Directed by Luis Bunuel.
Bunuel had already made his celebrated avant-garde short film, with Salvador Dali, Un Chien Andalou. This provocative film challenged the censors and the public.
An early sound presentation of bishops is found in Luis Bunuel’s avant-garde, L’ Age d’Or, co-written with Salvador Dali. Two lovers declare an attack on bourgeois French society; they are central but the film has all kinds of different episodes. A critique of contemporary society, including the Catholic Church, it culminates with a provocative tale:
The final vignette is an allusion to the Marquis de Sade's novel 120 Days of Sodom; the intertitle reads: 120 Days of Depraved Acts, about an orgy in a castle, wherein the surviving orgiasts are ready to emerge to the light of mainstream society. From the castle door emerges the bearded and berobed Duc de Blangis (a character from de Sade’s novel) who greatly resembles Jesus, the Christ, who comforts a young woman who has run out from the castle, before he takes her back inside. Afterwards, a woman’s scream is heard, and only the Duc re-emerges; and he is beardless. The concluding image is a crucifix festooned with the scalps of women; to the accompaniment of jovial music, the scalps sway in the wind. (Wikipedia comment.)
Buñuel's own synopsis of the clerical section of the film, written in French, in 1930:
Scorpions live in the rocks. Having climbed atop one of these rocks, a bandit sights a group of archbishops, who sing while seated in the mineral landscape. The bandit hurries to announce to his friends the presence of the archbishops. When he gets to his hut, he finds his companions in a strange state of weakness and depression.
They take up their weapons and leave, with the exception of the youngest, who cannot even get up. They set out among the rocks, but one after the other they fall to the ground, unable to go on. Then the leader of the bandits collapses without hope.
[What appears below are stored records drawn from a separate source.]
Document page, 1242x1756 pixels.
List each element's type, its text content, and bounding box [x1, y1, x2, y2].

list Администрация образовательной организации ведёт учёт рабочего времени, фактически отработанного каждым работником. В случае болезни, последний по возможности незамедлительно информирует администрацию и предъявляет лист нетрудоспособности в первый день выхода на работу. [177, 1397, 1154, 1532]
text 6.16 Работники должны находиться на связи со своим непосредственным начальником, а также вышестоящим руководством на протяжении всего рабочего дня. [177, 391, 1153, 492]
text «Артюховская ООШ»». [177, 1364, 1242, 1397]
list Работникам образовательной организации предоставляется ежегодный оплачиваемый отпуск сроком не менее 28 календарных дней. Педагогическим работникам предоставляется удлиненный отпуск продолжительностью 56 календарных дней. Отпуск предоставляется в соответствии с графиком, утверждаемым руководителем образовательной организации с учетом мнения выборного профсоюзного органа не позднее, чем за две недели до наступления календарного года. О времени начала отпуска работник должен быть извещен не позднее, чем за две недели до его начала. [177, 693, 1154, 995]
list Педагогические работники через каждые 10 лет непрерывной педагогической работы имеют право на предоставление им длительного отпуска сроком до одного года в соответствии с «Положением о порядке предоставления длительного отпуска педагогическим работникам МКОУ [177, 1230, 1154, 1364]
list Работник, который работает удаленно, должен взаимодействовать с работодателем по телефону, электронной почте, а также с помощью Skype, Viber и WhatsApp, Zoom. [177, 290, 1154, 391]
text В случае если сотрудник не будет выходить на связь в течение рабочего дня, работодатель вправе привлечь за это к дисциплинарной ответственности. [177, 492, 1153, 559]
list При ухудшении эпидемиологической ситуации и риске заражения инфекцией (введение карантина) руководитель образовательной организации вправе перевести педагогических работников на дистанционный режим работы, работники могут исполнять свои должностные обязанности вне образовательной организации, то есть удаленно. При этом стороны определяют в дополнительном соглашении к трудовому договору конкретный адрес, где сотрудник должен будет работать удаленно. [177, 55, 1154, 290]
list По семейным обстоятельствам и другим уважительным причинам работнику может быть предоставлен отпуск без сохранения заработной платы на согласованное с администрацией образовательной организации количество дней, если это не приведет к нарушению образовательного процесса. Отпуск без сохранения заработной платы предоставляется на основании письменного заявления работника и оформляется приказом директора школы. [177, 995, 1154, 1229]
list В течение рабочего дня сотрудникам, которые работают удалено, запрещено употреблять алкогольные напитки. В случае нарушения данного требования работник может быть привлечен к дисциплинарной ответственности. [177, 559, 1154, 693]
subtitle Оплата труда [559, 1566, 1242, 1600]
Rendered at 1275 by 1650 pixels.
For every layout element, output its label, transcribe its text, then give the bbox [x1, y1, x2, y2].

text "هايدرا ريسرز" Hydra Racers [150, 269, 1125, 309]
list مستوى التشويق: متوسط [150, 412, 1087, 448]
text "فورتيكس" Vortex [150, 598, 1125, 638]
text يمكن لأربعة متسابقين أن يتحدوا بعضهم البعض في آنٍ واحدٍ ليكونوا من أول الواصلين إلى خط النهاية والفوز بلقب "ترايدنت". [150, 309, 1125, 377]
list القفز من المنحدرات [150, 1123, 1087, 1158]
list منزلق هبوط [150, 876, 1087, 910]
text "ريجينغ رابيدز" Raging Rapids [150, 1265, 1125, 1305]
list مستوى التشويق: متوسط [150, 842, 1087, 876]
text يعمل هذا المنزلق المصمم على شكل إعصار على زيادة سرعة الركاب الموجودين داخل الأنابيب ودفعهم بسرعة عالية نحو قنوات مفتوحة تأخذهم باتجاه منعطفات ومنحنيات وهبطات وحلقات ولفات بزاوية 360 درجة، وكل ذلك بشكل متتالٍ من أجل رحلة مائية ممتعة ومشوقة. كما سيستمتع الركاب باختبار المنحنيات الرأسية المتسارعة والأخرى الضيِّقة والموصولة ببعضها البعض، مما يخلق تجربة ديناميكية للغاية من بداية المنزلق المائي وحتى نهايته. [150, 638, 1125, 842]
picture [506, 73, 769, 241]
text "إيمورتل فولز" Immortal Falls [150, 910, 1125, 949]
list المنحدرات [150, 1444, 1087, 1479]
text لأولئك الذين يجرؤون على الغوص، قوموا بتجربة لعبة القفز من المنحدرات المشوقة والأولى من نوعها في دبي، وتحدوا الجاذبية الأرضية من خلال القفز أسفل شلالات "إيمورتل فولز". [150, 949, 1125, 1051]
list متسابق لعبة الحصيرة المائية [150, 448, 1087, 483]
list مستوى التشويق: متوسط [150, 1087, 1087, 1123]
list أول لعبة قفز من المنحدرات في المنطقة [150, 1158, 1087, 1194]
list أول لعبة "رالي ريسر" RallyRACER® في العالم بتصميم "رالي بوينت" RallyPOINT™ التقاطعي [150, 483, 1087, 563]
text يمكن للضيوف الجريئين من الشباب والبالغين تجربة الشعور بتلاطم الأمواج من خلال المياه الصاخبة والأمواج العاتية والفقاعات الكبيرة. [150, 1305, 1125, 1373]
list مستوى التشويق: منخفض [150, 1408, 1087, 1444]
From where he lies, he hears the sea and sees the archbishops, who are now reduced to skeletons scattered among the stones.
An enormous marine convoy comes ashore at this steep and desolate spot. The convoy consists of priests, soldiers, nuns, ministers, and sundry civil servants. All head toward the place where the remains of the archbishops lie.
Bunuel continued his critique of the Church for many decades.